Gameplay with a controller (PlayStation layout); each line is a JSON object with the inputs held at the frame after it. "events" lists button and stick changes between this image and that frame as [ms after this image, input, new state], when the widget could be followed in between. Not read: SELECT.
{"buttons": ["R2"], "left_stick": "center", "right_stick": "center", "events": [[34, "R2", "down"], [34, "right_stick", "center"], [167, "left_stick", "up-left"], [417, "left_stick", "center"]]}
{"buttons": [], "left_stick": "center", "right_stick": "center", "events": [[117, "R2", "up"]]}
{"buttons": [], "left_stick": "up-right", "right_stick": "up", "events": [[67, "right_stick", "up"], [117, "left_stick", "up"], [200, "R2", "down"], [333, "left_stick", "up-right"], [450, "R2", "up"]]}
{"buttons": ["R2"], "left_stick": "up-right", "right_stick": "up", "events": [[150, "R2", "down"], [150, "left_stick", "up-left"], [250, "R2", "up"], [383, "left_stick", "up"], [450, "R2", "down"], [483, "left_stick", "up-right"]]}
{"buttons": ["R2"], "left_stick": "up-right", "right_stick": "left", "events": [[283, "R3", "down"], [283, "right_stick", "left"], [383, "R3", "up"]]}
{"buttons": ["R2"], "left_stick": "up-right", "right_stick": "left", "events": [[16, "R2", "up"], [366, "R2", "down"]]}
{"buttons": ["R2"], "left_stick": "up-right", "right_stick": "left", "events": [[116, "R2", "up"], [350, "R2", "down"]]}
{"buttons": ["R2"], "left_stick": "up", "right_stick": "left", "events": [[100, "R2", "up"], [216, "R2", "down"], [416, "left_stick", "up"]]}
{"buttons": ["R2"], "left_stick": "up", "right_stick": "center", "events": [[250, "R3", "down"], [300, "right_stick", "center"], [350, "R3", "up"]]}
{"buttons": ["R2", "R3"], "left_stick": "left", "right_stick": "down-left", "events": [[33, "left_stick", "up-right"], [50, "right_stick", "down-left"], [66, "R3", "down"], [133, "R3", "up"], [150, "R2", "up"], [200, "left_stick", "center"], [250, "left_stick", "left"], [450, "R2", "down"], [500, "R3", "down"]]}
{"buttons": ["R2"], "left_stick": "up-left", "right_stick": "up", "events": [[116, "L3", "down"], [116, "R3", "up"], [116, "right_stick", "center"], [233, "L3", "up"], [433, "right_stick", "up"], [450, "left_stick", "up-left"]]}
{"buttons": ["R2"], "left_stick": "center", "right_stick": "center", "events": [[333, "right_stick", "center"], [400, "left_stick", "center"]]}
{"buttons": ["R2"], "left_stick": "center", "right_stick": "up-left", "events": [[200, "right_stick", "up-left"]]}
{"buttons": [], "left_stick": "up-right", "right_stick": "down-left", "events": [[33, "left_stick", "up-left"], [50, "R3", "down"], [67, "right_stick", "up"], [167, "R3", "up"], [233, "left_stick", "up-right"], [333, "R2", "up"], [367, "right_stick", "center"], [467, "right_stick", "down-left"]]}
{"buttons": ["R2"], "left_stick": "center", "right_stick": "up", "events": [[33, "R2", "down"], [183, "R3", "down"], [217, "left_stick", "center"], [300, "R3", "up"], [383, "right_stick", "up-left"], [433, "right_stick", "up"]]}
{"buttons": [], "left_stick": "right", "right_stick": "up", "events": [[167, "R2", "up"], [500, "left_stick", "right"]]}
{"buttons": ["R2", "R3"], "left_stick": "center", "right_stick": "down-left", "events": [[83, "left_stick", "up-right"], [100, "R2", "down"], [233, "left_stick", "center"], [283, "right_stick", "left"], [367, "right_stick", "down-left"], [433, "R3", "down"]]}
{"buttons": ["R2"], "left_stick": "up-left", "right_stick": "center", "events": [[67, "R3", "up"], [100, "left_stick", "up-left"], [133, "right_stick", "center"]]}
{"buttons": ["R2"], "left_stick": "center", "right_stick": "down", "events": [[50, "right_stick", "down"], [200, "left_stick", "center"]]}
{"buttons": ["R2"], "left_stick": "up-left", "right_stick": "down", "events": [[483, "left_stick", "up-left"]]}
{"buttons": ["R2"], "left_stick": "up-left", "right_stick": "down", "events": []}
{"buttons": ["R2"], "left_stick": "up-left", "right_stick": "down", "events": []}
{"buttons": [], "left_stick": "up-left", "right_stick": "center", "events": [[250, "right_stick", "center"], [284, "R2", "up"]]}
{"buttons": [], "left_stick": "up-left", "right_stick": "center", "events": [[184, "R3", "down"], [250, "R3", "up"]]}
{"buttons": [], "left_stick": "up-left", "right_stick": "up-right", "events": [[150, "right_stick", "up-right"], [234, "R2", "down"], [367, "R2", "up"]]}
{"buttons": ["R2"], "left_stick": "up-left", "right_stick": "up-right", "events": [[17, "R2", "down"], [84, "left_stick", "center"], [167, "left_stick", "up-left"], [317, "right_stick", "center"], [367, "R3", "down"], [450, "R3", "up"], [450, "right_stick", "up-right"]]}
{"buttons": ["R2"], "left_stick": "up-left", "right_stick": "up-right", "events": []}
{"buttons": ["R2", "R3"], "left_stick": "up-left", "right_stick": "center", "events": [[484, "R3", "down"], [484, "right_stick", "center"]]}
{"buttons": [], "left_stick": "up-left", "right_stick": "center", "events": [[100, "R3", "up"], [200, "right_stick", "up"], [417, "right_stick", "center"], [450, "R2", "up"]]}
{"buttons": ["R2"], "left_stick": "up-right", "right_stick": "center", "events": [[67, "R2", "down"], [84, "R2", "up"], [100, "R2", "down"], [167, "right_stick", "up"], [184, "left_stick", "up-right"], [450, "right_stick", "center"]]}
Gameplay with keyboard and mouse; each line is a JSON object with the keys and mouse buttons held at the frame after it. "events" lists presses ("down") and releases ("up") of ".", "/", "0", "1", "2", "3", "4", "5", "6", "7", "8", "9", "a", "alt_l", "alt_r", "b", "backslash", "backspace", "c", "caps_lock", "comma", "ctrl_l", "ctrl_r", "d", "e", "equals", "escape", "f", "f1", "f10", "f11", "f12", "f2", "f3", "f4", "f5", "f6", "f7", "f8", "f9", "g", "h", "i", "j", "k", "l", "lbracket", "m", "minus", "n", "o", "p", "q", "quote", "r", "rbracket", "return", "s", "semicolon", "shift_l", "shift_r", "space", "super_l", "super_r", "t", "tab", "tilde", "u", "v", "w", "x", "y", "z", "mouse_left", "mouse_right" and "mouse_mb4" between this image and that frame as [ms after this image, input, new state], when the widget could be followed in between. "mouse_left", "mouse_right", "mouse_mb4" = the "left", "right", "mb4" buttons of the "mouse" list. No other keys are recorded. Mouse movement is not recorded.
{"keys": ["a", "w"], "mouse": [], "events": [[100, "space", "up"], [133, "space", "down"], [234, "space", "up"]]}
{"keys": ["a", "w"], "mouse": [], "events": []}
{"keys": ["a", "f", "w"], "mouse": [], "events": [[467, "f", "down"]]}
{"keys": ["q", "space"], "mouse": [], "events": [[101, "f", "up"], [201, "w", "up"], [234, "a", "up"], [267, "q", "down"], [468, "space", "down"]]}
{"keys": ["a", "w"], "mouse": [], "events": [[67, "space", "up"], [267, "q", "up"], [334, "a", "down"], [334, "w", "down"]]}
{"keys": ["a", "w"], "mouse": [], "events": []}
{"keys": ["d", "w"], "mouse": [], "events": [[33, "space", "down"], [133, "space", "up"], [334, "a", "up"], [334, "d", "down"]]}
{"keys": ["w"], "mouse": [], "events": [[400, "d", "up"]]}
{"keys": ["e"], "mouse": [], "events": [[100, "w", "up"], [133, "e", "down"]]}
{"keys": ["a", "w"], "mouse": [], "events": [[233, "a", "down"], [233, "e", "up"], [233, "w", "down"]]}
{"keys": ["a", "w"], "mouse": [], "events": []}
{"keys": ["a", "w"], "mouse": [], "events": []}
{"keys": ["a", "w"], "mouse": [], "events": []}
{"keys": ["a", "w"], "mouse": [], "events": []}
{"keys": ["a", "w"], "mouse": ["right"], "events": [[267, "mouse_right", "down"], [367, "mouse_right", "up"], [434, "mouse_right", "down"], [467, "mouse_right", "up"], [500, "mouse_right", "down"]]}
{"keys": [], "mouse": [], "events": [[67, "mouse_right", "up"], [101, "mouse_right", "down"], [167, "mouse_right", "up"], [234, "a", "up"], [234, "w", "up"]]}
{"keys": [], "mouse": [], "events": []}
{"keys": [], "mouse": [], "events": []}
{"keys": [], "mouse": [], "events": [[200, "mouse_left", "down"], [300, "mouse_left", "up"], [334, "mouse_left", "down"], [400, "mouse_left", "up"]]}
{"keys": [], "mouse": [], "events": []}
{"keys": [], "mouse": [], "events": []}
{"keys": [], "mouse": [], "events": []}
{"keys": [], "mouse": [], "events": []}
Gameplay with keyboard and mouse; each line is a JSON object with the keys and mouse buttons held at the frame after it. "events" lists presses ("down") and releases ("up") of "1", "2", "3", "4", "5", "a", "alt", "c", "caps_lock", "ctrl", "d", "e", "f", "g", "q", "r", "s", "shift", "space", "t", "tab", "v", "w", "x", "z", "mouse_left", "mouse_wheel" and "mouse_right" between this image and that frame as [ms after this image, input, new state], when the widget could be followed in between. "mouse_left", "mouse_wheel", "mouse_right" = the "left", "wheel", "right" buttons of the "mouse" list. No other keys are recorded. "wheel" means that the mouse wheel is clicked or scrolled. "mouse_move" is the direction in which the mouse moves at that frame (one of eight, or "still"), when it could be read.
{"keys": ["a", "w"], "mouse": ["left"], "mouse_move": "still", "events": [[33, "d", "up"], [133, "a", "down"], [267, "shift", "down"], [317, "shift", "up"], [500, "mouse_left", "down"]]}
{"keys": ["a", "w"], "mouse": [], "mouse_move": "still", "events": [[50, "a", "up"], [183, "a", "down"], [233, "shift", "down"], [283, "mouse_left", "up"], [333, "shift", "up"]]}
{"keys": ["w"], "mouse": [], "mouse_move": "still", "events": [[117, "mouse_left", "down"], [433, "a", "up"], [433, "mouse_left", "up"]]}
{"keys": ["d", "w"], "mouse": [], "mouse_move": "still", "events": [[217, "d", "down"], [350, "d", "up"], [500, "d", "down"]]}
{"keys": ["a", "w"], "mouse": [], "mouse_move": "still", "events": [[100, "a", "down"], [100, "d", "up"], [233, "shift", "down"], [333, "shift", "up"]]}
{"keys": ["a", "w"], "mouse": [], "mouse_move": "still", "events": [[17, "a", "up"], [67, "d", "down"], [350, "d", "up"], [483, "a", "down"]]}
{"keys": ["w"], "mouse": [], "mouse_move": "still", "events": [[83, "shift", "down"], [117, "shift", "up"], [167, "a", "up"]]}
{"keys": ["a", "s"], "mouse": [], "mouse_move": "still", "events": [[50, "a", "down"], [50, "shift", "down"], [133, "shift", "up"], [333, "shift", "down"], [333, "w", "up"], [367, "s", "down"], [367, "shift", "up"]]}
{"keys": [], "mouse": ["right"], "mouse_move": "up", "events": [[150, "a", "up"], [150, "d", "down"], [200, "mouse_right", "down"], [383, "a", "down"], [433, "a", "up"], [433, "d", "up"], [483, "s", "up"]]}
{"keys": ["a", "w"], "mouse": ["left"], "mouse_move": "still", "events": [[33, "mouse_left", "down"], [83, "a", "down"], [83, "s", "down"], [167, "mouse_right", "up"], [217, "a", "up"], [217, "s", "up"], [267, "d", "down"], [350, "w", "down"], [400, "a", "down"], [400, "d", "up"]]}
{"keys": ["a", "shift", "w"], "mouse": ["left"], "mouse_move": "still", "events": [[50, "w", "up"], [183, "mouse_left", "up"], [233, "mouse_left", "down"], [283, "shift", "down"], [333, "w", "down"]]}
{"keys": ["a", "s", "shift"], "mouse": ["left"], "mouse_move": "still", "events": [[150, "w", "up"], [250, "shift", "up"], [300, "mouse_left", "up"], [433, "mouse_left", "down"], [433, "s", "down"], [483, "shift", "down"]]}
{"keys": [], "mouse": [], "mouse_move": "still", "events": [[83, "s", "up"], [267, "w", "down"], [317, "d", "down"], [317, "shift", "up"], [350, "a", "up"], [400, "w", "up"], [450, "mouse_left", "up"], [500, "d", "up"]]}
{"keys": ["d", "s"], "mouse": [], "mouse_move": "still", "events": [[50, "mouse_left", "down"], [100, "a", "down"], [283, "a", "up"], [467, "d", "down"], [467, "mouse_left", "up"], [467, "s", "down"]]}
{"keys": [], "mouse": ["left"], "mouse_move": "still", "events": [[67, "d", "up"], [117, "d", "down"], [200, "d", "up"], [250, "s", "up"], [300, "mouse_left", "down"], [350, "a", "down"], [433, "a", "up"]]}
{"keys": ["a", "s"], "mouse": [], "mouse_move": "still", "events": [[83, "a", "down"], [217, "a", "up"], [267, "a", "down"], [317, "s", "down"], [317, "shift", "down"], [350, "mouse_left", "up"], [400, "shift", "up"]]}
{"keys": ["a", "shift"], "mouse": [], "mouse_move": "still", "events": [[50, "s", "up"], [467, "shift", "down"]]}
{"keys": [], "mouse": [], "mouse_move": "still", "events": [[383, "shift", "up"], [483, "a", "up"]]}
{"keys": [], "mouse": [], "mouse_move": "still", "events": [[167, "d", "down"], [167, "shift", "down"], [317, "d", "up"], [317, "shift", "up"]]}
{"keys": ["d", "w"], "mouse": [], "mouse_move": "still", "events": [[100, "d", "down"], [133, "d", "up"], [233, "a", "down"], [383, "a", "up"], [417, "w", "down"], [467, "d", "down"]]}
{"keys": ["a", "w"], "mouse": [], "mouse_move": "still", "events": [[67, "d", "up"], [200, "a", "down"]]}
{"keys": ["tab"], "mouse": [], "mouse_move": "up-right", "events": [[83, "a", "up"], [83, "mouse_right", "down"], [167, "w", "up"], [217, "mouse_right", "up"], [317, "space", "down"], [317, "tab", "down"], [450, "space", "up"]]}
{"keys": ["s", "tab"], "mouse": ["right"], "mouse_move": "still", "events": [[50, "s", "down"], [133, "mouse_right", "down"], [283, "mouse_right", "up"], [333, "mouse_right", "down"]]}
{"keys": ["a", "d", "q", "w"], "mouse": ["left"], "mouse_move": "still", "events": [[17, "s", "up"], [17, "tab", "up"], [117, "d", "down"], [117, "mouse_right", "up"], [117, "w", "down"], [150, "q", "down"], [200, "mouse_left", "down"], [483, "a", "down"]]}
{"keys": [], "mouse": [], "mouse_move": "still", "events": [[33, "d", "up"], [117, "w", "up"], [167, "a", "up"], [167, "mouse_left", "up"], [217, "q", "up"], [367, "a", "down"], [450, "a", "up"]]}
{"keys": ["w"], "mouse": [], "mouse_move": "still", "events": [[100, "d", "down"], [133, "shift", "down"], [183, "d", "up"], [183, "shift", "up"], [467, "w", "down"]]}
*****
Only lines that hold the string "read" belong in the answer, so copy every one of them from the records.

**WORKED SOLUTION:**
Gameplay with a controller (PlayStation layout); each line is a JSON object with the inputs held at the frame after it. "events" lists button and stick changes between this image and that frame as [ms after this image, input, new state], when the widget could be followed in between. Not read: SELECT.
Gameplay with keyboard and mouse; each line is a JSON object with the keys and mouse buttons held at the frame after it. "events" lists presses ("down") and releases ("up") of "1", "2", "3", "4", "5", "a", "alt", "c", "caps_lock", "ctrl", "d", "e", "f", "g", "q", "r", "s", "shift", "space", "t", "tab", "v", "w", "x", "z", "mouse_left", "mouse_wheel" and "mouse_right" between this image and that frame as [ms after this image, input, new state], when the widget could be followed in between. "mouse_left", "mouse_wheel", "mouse_right" = the "left", "wheel", "right" buttons of the "mouse" list. No other keys are recorded. "wheel" means that the mouse wheel is clicked or scrolled. "mouse_move" is the direction in which the mouse moves at that frame (one of eight, or "still"), when it could be read.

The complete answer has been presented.